* [Task details]: Retype the data that follows line by line, exactly, and leave its pictures out.

Top of Input data

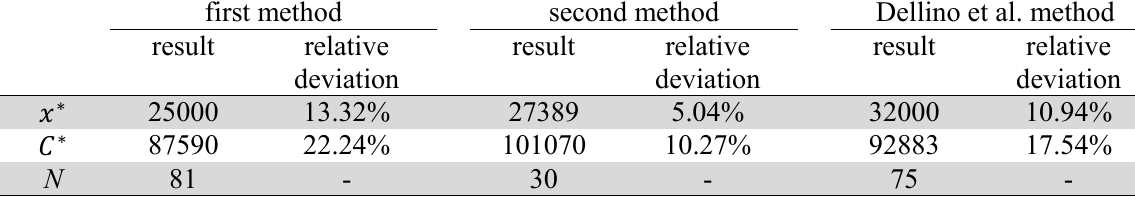
Results and relative deviation from reference for three methods on EOQ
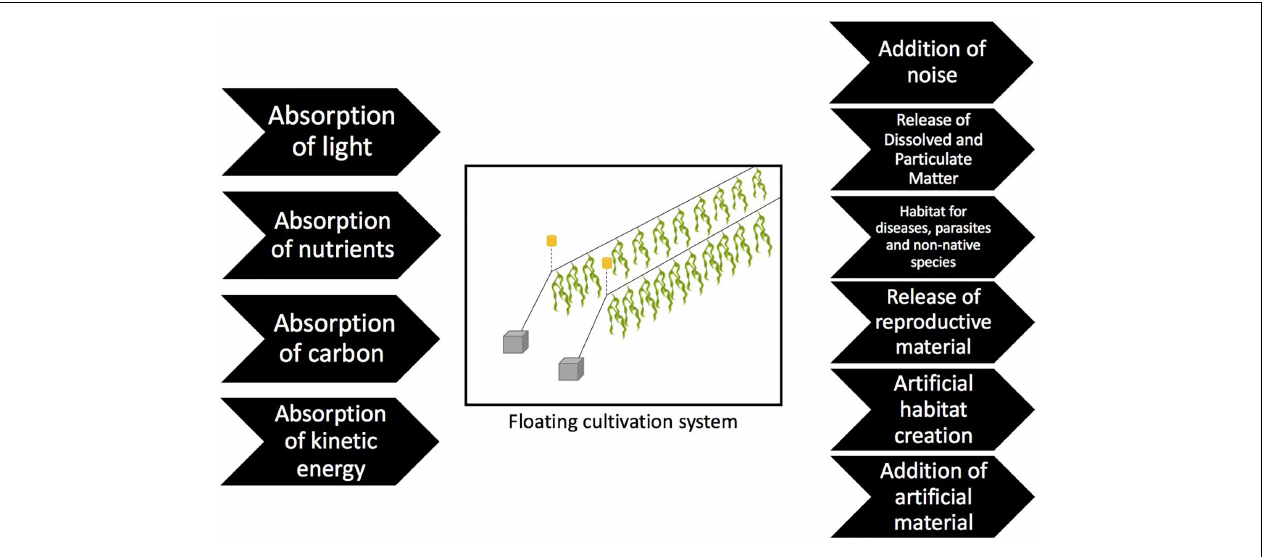
FIGURE 2 | Drivers of environmental change in relation to seaweed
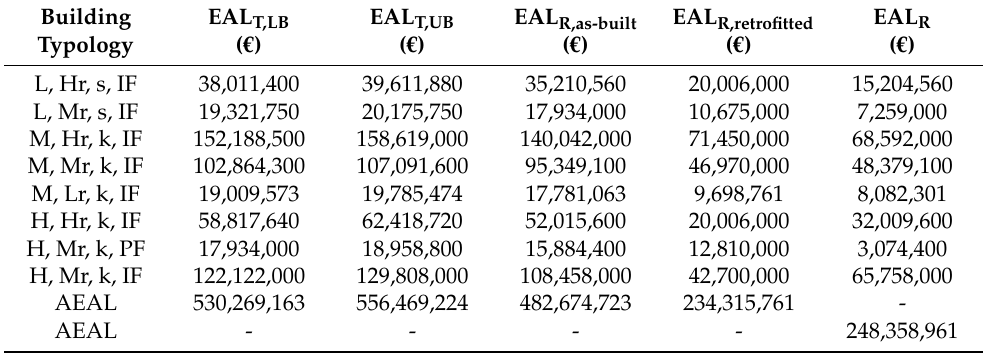
Table 12. Monetized EAL values estimated for the examined “virtual” compartments.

Bottom of Input data

* [Answer box]:
Results and relative deviation from reference for three methods on EOQ
FIGURE 2 | Drivers of environmental change in relation to seaweed
Table 12. Monetized EAL values estimated for the examined “virtual” compartments.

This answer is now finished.